Dylan Beaudette wrote:
Hi,

some of the people in my lab are interested in collaboratively compiling a large quantity of environmental data- each user appending several hundred measurements of several variables every week.

They are currently emailing around a spread sheet file and there have been numerous data accidents. Now they are asking to put the file onto a shared drive, so that they can access it remotely. This sounds like a terrible idea to me- even worse than the previous attempt.

The data are essentially rows and cols of numbers that are added to and edited weekly.

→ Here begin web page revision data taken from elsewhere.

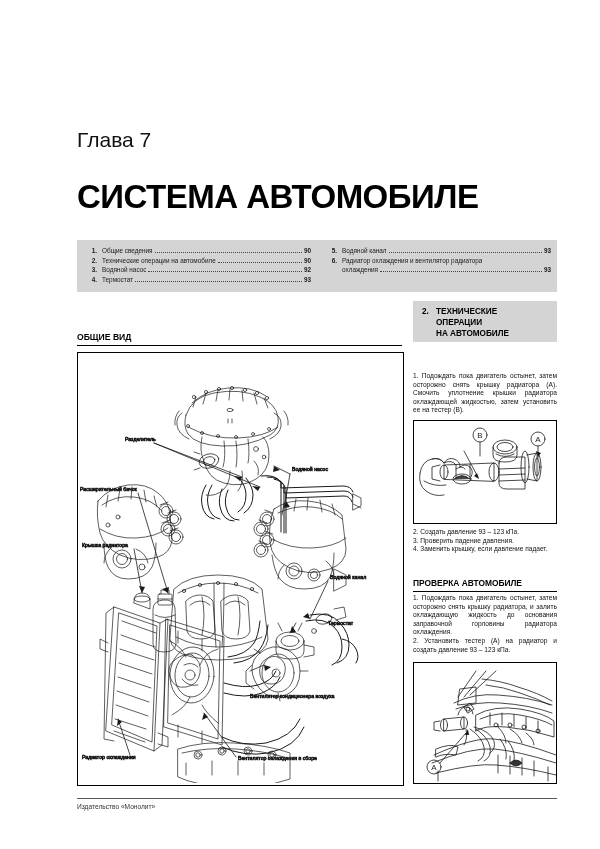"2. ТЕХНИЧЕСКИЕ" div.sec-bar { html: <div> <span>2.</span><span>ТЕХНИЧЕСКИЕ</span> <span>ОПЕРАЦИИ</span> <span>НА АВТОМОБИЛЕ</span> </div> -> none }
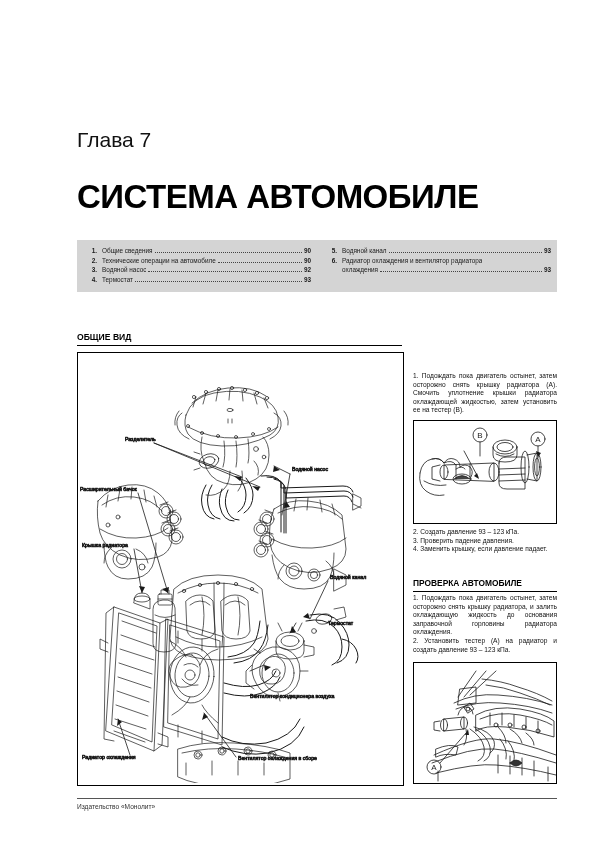"ПРОВЕРКА" div.rc { html: none -> <div> <div> <span>ПРОВЕРКА</span><br> <span>КРЫШКИ РАДИАТОРА</span> </div> </div> }
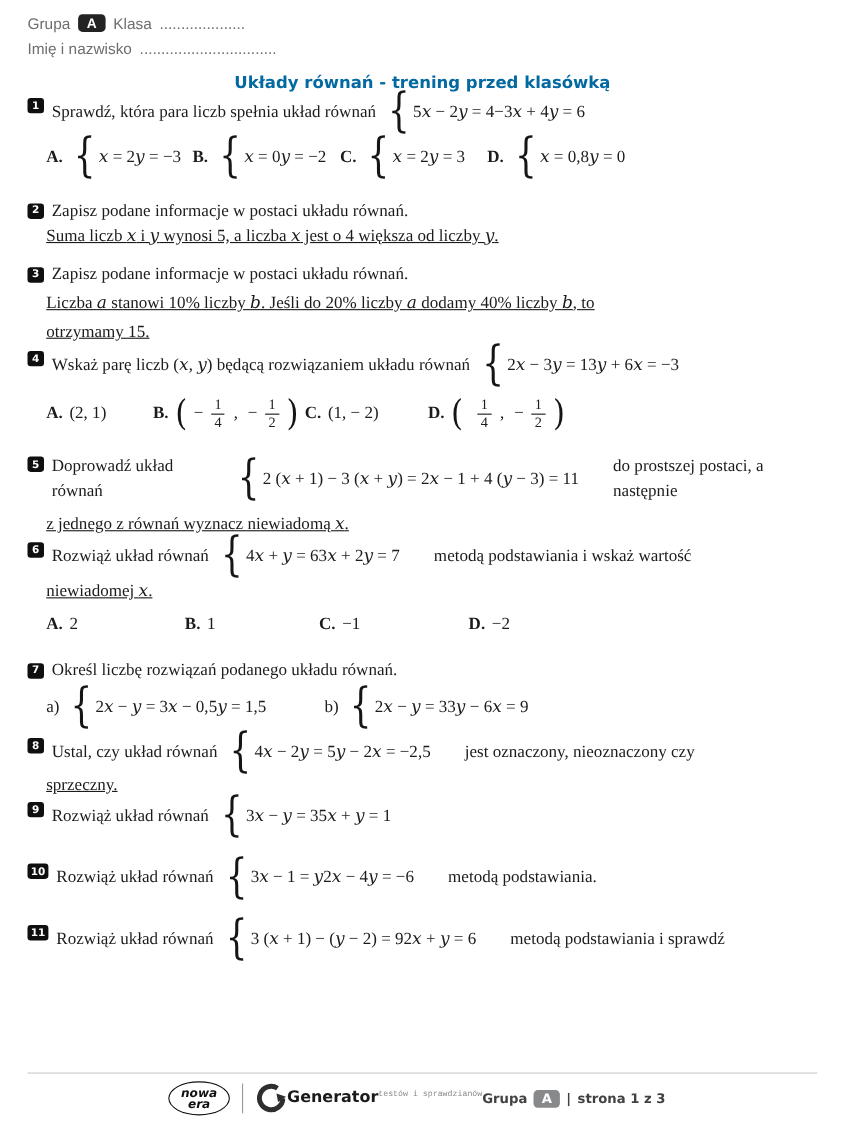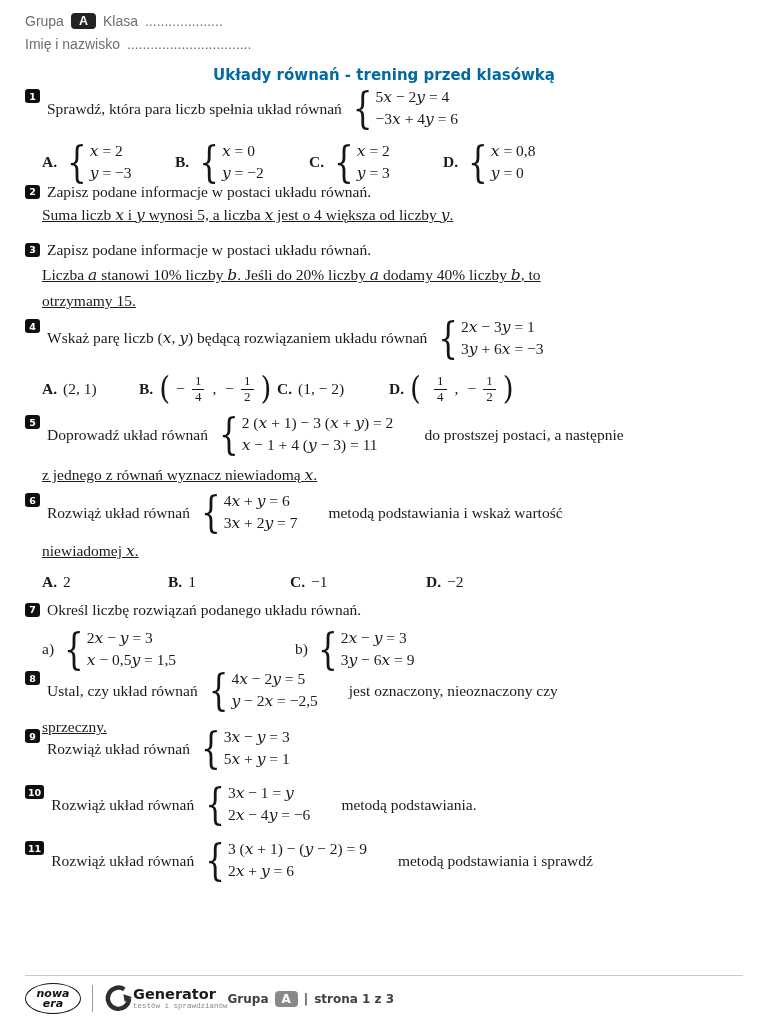"5x − 2y = 4" .eqs { flex-direction: column -> row }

At first I thought subversion might be helpful, but revision control doesn't work so well with binary data (excel files)... unless there is something I don't know about. It would be hard to detect conflicts, or to merge data. However, it would allow for timestamps and revision numbers to provide some level of authority.

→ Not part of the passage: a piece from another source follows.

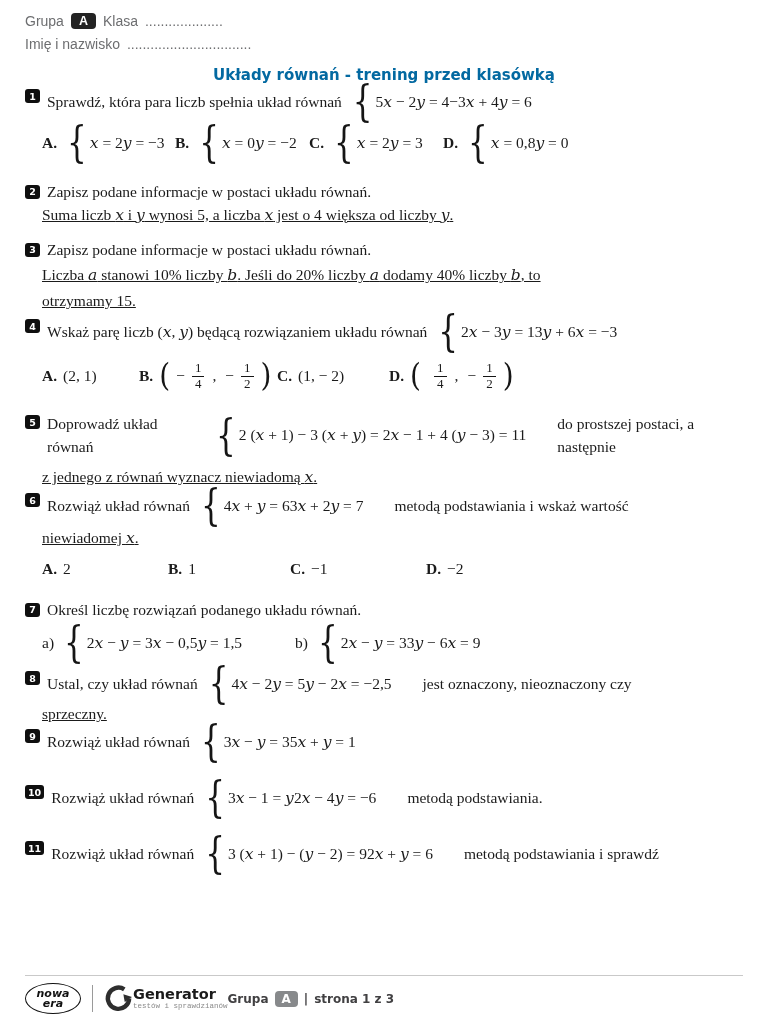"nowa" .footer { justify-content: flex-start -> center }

Designing some kind of database-driven system seems like a logical choice, but I do not have the time to do this. Perhaps there is already something out there.

Does anyone have some insight into how to solve this data management nighmare?

Cheers,

Dylan


While it might seem like a lot of work for a database, it might be less work than teaching all of them to use svn. If you make a DB table then you can just create an OpenOffice and or Access database that contains a linked table via the proper odbc driver(so postgres, mysql, whatever you want), they would all see the same table at the same time and if they're just doing appends it should work out ok.

This way no new software to learn or install for most, just need to configure the odbc connection once.